TAREFA PROPOSTA -
Quais pessoas são citadas pelo nome no texto sobre o fentanil no México? Liste todas na ordem em que aparecem.

TEXTO DO EXERCÍCIO -
Desde junho de 2022, mais da metade de todos os corpos que chegaram aos necrotérios da cidade testaram positivo para drogas, e o fentanil apareceu em 20% deles. “É uma emergência de saúde pública”, disse o Dr. Vaca. Durante décadas, o voraz apetite americano por narcóticos impulsionou o surgimento de vastas redes criminosas no México, mas as drogas não eram consumidas historicamente em grande escala no país. No entanto, o uso de drogas está se tornando mais comum, mostram as pesquisas.

Da última vez que o governo mexicano realizou sua pesquisa nacional de drogas, em 2016, o número de mexicanos que afirmaram ter usado narcóticos ilegais quase dobrou desde 2008. A demanda por tratamento de drogas no México cresceu rapidamente desde 2018, de acordo com um estudo governamental separado. O fentanil foi encontrado em pílulas falsificadas vendidas em farmácias no norte do México, bem como em drogas de festa como cocaína e M.D.M.A. em um festival de música perto da Cidade do México.

“É barato de fazer e simples de distribuir”, disse Manuel López Santacruz, um médico legista do estado de Sonora, que fica do outro lado da fronteira do Arizona. As pílulas de fentanil, disse ele, custam tão pouco quanto US$3 cada, tornando-as acessíveis para quase todos alimentarem sua dependência. O governo recentemente reiniciou a pesquisa nacional sobre o uso de drogas, após uma longa pausa, mas os especialistas dizem que é improvável que capturem a verdadeira disseminação de opioides sintéticos, porque muitos usuários podem não admitir que os usam.

A rastreabilidade de mortes por fentanil refletiria mais confiavelmente a escala do problema, dizem os especialistas, mas requer um investimento significativo por parte das autoridades. Em Denver, a chefe de investigações, Erin Worrell, ofereceu dicas para identificar possíveis overdoses.

Projetando fotos de cenas de morte recentes em uma tela, a Sra. Worrell destacou um homem que morreu com um cigarro meio aceso ainda em sua mão, que mais tarde descobriu-se ter fentanil e uma mistura de outras drogas em seu sistema. “Se você estiver tendo um ataque cardíaco ou algo assim, você estará se esforçando”, disse ela. “Será mais, você sabe, caótico.”

A Sra. Worrell disse que uma pista era a posição do corpo. As pessoas que cochilam e morrem após tomar opioides são frequentemente encontradas encolhidas com as pernas dobradas sob elas. Ela sabe procurar por laxantes, porque os opioides causam constipação.

Às vezes, as mortes por overdose parecem assassinatos, como o caso de um homem que foi encontrado com feridas por todo o corpo sentado em um banheiro manchado de sangue.

“Essas parecem feridas defensivas”, disse um dos examinadores mexicanos, olhando fotos da cena horrível. Na verdade, era uma overdose e, antes de morrer, o homem se mutilou. “Muitas vezes as pessoas começam a coçar”, disse a Sra. Worrell. “Elas pensam que há insetos nelas.” À medida que a apresentação da Sra. Worrell chegava ao fim, o Dr. Vaca se aproximou e mostrou a ela uma foto em seu telefone: um homem morto tão rapidamente pelo fentanil que a seringa ainda estava presa em seu pescoço. “Vemos isso o tempo todo”, disse o Dr. Vaca.

BLOCO DE DADOS -
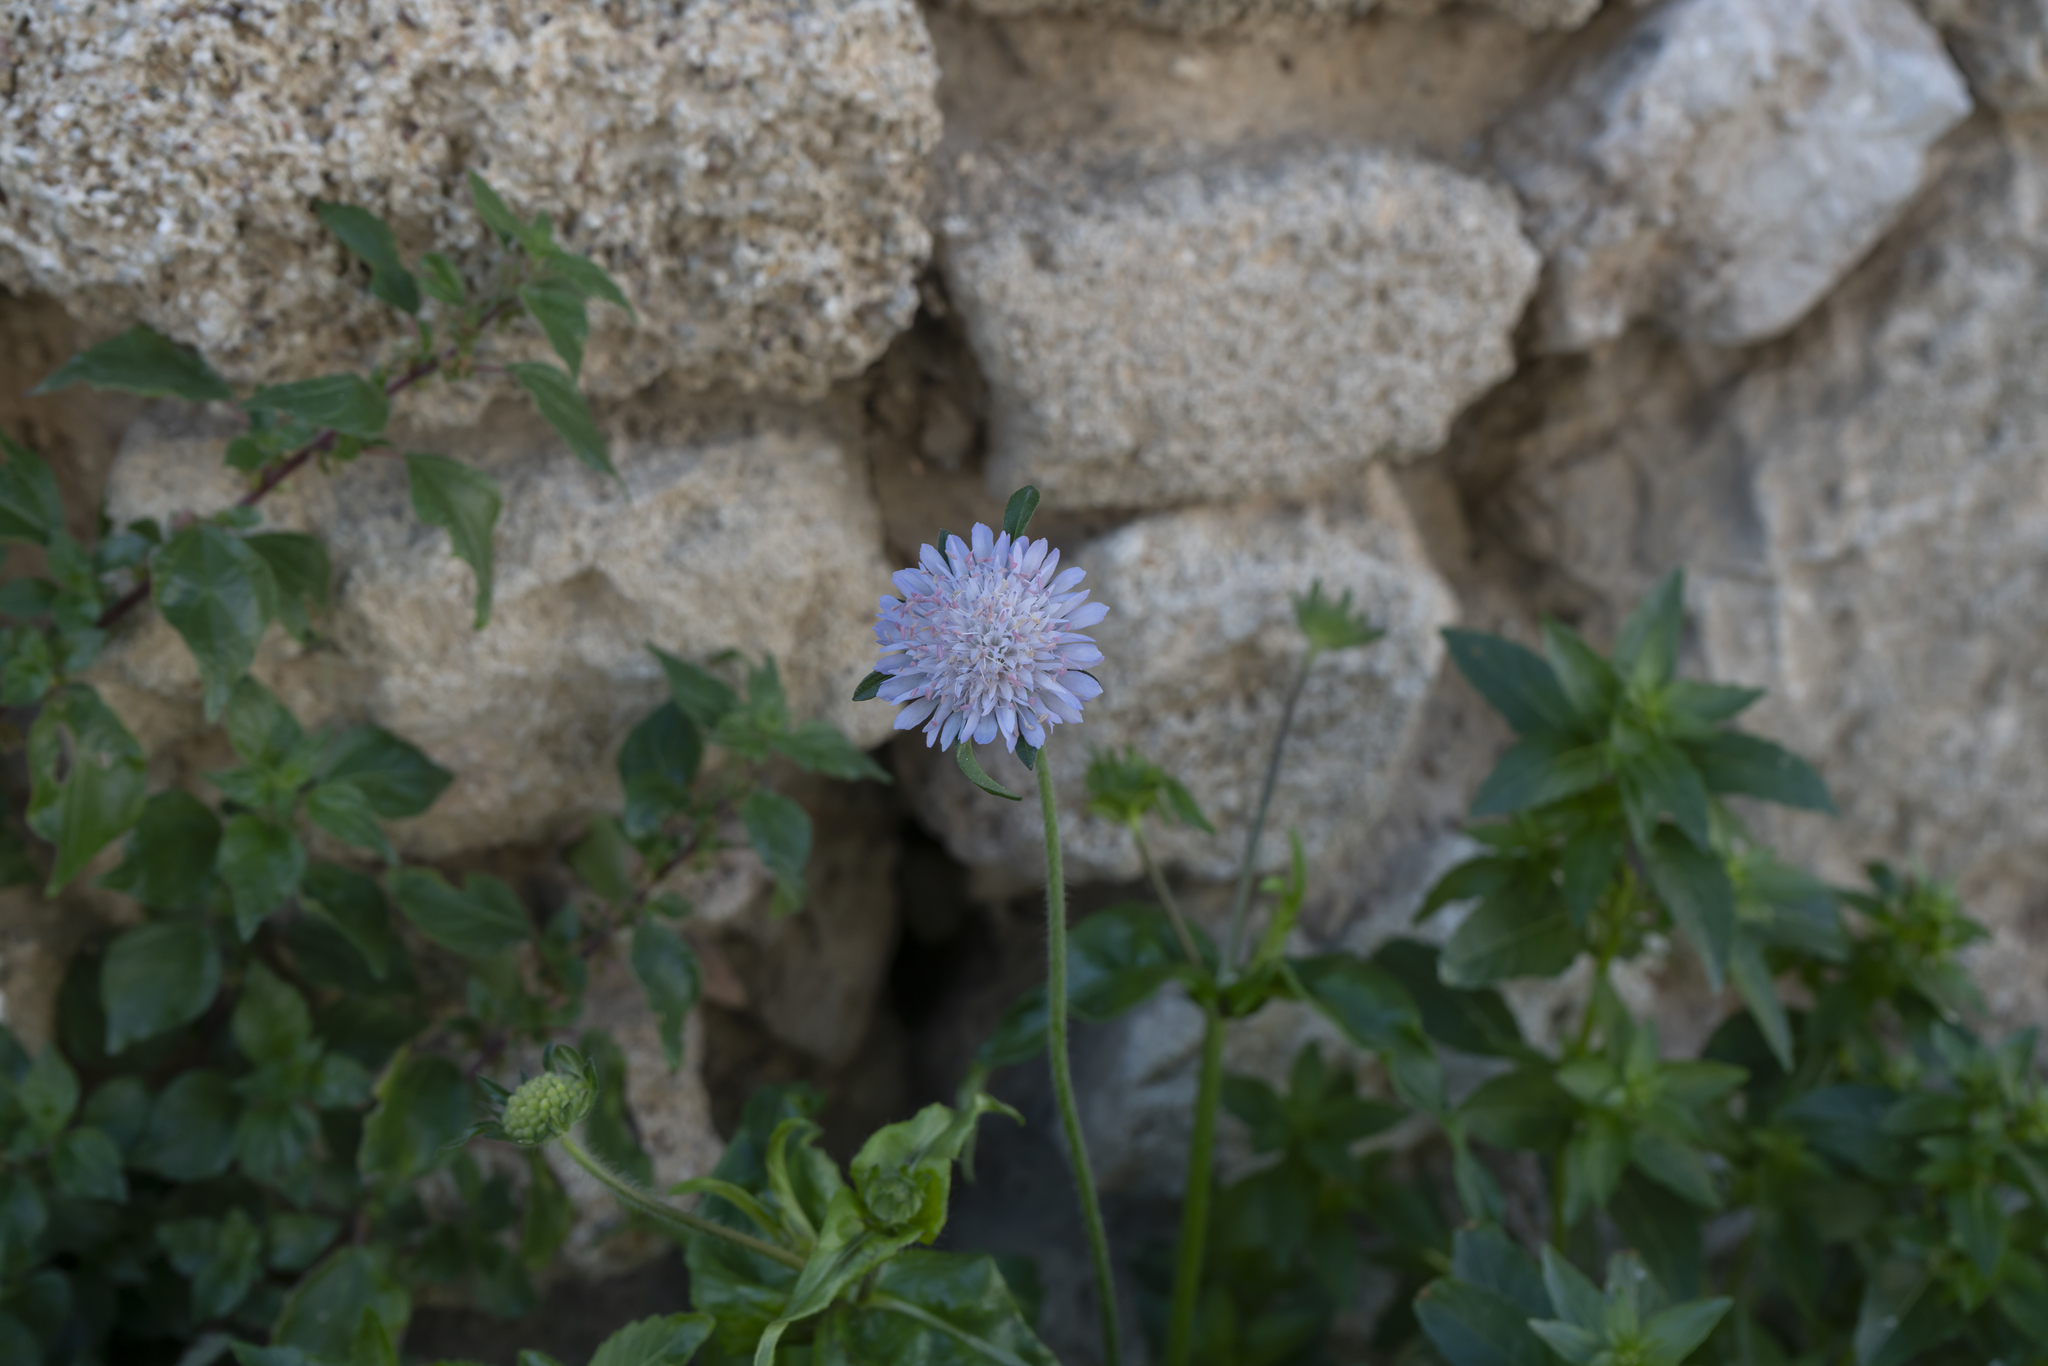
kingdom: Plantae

RESOLUÇÃO DA TAREFA -
Dr. Vaca
Manuel López Santacruz
Erin Worrell